Bereits um 1900 waren in Weitmar 1700 Mann beschäftigt, neben der Stahlproduktion war die Fabrik als Schienenwalzwerk eine feste Größe. Nach der Übernahme durch Krupp wurde 1968 das Stahlwerk 4 stillgelegt, 1969/70 dann der gesamte Betrieb. Die markante Silhouette des Werks Weitmar mit der Phalanx aus Kaminen haben ältere Bochumer noch vor Augen.
Nicht vergessen werden dürfen im historischen Abriss die Stahlwerke Bochum AG (SWB), neben dem ehemaligen Bochumer Verein war das Werk zwischen Castroper und Harpener Straße mit Walzwerk und Stahlgießanlagen der größte Stahlstandort in Bochum.
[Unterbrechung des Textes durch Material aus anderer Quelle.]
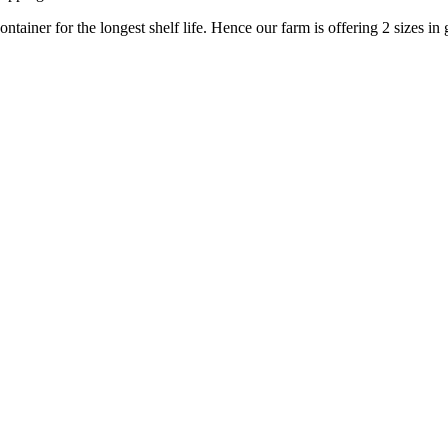
ontainer for the longest shelf life. Hence our farm is offering 2 sizes in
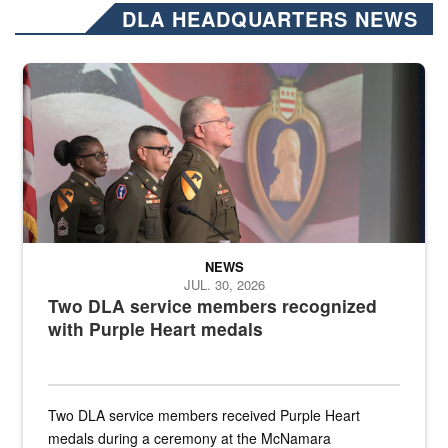
DLA HEADQUARTERS NEWS
Three soldiers in Army Service Uniform stand at attention on a stag
NEWS
JUL. 30, 2026
Two DLA service members recognized
with Purple Heart medals
Two DLA service members received Purple Heart
medals during a ceremony at the McNamara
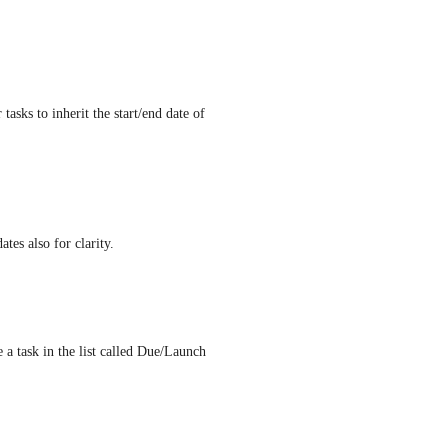
tasks to inherit the start/end date of 
tes also for clarity.
 a task in the list called Due/Launch 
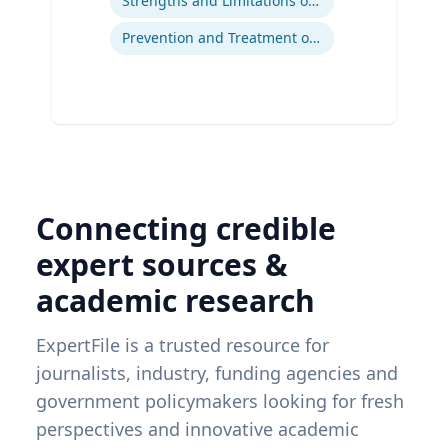
Strengths and Limitations of Descriptive and Analytic Studies
Prevention and Treatment of Chronic and Acute Diseases
Connecting credible
expert sources &
academic research
ExpertFile is a trusted resource for
journalists, industry, funding agencies and
government policymakers looking for fresh
perspectives and innovative academic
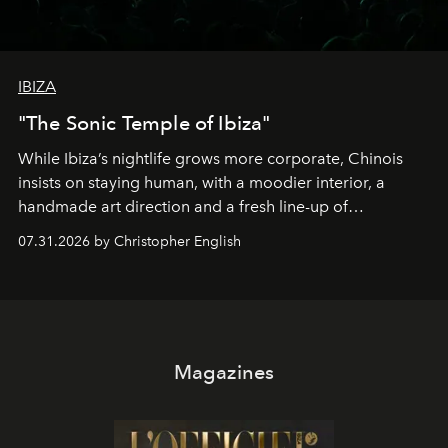
IBIZA
"The Sonic Temple of Ibiza"
While Ibiza’s nightlife grows more corporate, Chinois
insists on staying human, with a moodier interior, a
handmade art direction and a fresh line-up of
residencies, proving that scale was never the point.
07.31.2026 by Christopher English
Magazines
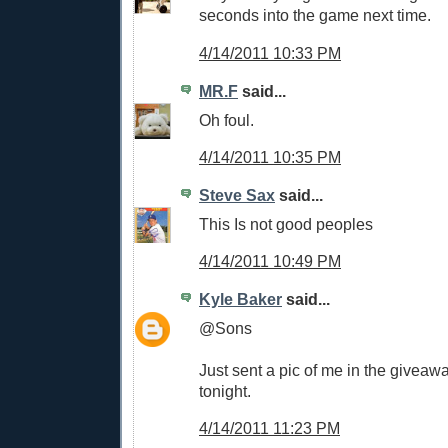
seconds into the game next time.
4/14/2011 10:33 PM
MR.F
said...
Oh foul.
4/14/2011 10:35 PM
Steve Sax
said...
This Is not good peoples
4/14/2011 10:49 PM
Kyle Baker
said...
@Sons
Just sent a pic of me in the giveaw
tonight.
4/14/2011 11:23 PM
1970 von Thyssen übernommen
Nach der Höchstzahl von über 5700 Arbeitern anno 1961 erfolgte 1964 die Stilllegung des Siemens-Martin-Stahlwerks, 1966 der Verkauf der Blockwalzstraße. 1967 waren immerhin noch 3700 Arbeiter und Angestellte bei den SWB beschäftigt. 1970 übernahm die Thyssen-Gruppe den Betrieb, der Walzwerk-Standort wurde auf die Herstellung von Elektroblech ausgerichtet. Nun sollen auch hier in absehbarer Zeit die Öfen verlöschen.
Nostalgie statt Gegenwart
Kommt es dazu, hat sich ein weiteres Kapitel Bochumer Wirtschaftsgeschichte erledigt. Und der noch in den 60er Jahren allgegenwärtige Werbespruch „Bochums Dreiklang, merk’ ihn Dir: Kohle, Eisen, Schlegel-Bier“ ist endgültig nur noch ein nostalgisches Gleichnis.